- Interactive map of Khalkhu
- Country: India
- State: Bihar
- district: Nawada
- block: Sirdala

Population (2011)
- • Total: 709

= Khalkhu =

Khalkhu is a village in the Sirdala Block, in a rural part of the Nawada district in Bihar, India.

As per the government register, the village code of Khalkhu is 258275. The village has 127 families.

== Population ==
According to the 2011 census, Khalkhu's population is 709. Out of this, 375 are males and 334 females. This village has 132 children aged 0–6 years. Among them, 76 are boys and 56 are girls.

== Literacy ==
The literacy rate in Khalkhu village is 35%, with 255 out of total 709 population being literate. In the male population, the literacy rate is 42%, with 159 males out of the total 375 being counted as literate. The female literacy rate is 28%, with 96 out of the total 334 women recorded as having been taught how to read.
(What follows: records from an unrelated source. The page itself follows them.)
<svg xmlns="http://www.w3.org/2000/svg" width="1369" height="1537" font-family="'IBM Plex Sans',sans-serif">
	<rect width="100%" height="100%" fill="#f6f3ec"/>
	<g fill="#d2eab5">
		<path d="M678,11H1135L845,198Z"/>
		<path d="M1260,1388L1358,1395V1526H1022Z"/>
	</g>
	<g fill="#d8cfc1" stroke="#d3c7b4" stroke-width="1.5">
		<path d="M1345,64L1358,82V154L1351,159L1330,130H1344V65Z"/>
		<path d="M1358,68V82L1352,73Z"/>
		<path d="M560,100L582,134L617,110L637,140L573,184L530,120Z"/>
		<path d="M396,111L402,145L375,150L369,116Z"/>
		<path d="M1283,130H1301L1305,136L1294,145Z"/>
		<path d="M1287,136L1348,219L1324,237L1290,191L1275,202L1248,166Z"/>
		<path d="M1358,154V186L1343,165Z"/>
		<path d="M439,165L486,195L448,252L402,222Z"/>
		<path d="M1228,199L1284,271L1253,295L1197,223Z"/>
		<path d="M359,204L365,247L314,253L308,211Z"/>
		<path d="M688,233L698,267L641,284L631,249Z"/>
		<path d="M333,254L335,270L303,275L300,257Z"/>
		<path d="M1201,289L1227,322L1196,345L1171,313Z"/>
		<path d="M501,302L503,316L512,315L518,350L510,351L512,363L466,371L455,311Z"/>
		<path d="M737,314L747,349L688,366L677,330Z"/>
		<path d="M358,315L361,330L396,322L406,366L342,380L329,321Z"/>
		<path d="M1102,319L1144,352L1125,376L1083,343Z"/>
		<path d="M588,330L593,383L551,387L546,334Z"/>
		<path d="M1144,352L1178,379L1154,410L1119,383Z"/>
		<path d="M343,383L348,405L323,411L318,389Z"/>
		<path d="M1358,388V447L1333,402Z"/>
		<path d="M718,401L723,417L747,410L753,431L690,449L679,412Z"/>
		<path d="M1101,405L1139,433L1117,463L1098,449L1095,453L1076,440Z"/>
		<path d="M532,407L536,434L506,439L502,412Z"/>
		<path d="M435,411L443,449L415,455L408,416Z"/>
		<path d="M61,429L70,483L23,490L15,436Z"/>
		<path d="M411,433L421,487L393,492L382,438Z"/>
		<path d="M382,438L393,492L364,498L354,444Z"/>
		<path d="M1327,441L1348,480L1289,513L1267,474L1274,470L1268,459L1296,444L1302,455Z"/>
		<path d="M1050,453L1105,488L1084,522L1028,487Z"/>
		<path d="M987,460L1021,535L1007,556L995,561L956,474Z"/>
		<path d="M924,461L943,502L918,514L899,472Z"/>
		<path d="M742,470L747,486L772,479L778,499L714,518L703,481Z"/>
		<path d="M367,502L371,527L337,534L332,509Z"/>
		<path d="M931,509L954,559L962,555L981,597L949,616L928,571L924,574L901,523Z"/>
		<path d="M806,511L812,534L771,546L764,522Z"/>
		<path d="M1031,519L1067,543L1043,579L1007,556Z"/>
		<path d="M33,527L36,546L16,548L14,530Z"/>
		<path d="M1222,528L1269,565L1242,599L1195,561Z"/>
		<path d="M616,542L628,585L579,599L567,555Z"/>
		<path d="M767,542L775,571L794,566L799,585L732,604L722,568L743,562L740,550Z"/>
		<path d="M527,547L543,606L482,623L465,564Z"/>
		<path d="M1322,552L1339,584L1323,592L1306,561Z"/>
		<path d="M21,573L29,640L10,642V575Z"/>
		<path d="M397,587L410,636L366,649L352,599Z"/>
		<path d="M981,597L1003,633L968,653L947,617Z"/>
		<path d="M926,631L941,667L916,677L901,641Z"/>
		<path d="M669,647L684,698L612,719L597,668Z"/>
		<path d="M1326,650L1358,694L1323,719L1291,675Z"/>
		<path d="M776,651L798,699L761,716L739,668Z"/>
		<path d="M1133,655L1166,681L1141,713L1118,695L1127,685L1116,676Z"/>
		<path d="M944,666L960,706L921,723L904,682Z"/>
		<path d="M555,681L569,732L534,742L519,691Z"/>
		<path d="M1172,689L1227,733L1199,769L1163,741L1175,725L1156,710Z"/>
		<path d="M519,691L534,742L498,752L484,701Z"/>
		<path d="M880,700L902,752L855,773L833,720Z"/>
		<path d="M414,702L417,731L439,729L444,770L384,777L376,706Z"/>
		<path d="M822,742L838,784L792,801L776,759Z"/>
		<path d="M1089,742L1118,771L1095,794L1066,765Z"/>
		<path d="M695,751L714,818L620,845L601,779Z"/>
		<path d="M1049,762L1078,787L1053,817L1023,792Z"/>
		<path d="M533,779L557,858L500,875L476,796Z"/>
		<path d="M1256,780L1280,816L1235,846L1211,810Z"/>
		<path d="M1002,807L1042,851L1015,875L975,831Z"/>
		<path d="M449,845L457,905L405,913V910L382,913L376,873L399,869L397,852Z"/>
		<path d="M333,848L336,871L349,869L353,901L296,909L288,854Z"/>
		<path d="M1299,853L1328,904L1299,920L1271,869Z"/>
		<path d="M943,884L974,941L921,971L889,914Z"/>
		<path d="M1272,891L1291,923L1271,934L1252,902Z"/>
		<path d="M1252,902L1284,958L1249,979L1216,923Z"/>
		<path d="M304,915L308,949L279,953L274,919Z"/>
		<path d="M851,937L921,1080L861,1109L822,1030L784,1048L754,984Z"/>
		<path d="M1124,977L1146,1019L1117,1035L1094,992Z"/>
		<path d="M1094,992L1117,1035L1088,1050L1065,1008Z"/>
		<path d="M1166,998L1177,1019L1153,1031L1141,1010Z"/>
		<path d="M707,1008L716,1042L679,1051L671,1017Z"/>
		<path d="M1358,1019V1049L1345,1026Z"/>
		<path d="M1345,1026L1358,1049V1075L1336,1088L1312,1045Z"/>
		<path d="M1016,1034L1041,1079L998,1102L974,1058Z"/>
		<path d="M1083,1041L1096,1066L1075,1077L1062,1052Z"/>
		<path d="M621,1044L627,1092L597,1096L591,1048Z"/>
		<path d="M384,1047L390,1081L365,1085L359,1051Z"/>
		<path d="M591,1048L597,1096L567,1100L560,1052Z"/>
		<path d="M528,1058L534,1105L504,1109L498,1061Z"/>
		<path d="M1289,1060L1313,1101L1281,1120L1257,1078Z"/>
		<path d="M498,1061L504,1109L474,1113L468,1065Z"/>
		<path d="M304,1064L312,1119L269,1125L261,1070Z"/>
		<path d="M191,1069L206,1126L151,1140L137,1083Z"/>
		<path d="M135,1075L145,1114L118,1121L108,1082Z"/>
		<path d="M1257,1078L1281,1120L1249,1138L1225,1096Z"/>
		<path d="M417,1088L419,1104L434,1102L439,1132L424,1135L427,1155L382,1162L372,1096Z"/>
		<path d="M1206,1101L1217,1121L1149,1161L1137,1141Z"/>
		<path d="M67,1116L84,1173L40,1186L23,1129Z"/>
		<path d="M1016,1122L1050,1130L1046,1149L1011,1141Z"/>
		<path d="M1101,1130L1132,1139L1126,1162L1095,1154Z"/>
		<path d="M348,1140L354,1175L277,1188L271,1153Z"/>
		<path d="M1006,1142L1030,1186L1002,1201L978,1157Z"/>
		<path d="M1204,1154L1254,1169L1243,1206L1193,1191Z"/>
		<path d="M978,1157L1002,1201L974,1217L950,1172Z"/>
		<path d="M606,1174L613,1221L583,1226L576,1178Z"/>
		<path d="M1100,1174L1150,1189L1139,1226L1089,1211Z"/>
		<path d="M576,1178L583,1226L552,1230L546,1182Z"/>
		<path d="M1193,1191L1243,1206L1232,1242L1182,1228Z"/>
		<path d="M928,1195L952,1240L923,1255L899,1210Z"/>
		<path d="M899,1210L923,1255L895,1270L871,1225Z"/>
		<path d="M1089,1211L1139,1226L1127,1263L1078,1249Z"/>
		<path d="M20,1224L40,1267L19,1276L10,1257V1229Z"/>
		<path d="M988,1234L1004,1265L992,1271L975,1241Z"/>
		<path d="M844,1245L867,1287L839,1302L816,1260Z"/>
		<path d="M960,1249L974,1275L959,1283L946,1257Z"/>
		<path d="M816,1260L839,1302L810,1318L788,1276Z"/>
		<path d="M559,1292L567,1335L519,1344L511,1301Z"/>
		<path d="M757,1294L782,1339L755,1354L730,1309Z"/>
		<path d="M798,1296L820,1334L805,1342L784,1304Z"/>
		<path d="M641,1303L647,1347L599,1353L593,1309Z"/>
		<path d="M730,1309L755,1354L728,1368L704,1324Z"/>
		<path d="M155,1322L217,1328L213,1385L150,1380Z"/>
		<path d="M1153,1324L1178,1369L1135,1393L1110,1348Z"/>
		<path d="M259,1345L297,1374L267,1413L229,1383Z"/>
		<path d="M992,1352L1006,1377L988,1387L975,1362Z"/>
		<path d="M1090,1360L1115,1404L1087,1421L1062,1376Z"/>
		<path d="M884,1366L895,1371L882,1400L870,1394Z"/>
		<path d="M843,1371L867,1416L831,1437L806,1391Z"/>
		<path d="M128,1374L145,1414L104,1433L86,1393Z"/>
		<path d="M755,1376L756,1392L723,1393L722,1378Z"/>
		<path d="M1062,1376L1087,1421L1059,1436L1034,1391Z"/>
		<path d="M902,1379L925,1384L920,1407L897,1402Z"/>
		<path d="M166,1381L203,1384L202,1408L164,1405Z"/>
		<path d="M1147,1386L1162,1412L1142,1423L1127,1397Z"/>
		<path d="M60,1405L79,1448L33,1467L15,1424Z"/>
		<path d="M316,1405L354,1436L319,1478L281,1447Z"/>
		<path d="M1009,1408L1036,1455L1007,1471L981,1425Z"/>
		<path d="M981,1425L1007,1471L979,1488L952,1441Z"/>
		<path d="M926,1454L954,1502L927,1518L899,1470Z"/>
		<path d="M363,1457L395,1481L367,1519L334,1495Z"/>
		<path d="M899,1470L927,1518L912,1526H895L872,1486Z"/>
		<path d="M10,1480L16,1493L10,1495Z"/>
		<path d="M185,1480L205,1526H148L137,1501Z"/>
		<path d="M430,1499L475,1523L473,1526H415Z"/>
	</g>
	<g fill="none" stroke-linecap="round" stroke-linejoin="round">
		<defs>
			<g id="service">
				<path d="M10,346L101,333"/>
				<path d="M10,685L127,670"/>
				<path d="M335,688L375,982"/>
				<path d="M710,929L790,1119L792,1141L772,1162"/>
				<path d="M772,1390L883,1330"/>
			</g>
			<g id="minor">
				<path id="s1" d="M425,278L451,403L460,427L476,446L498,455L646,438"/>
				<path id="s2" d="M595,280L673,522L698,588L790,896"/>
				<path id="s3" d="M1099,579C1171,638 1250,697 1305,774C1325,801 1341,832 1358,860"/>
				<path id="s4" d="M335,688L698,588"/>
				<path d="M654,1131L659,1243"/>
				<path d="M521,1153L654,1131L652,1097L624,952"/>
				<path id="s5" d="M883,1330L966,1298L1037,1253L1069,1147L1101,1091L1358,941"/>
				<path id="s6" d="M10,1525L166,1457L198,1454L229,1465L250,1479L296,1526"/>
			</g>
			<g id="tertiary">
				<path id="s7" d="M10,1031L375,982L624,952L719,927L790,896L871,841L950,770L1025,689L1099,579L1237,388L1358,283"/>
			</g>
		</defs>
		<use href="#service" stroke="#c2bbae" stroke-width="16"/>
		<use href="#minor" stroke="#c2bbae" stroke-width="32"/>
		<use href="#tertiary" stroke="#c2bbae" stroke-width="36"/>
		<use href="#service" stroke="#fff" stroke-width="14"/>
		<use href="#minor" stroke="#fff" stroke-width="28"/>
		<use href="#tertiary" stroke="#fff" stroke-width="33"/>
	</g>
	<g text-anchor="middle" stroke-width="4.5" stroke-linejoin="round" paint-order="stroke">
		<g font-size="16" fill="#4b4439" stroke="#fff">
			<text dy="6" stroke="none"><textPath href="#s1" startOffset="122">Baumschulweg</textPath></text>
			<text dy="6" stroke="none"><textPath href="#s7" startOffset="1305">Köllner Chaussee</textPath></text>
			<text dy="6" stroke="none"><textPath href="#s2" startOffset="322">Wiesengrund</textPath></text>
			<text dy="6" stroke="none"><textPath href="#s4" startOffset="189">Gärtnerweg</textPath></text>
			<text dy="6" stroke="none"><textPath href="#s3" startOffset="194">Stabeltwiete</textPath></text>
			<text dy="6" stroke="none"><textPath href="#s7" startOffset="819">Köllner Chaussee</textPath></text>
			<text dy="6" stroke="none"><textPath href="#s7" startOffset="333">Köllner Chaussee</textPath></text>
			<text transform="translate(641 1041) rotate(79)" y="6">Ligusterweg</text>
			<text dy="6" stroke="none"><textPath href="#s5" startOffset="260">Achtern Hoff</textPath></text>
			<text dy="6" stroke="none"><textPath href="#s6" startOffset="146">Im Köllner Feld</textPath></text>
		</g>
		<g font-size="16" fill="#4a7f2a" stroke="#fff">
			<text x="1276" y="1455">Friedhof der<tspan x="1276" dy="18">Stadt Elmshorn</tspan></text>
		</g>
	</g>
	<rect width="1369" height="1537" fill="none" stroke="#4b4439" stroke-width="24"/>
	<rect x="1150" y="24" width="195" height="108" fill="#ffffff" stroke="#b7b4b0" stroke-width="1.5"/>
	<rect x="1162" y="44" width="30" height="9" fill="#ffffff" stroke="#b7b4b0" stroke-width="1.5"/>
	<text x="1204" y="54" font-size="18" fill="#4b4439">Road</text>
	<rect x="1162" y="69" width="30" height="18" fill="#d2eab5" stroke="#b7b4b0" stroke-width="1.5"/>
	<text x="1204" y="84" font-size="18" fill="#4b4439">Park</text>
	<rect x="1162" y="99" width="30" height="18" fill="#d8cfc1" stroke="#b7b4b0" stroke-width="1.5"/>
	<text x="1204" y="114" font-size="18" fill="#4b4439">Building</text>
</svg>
The illiteracy rate of Khalkhu village is 64%. Here, 454 out of total 709 individuals are illiterate. The male illiteracy rate in the village is 57%, with 216 males out of total 375 are illiterate. Among the female population, the illiteracy rate is 71%, with 238 out of total 334 females being counted as illiterate within the village.

== Agricultural ==
The number of employed persons within Khalkhu village is counted as 340 with 369 being unemployed. Out of the 340 employed people, 14 persons are entirely reliant on cultivation.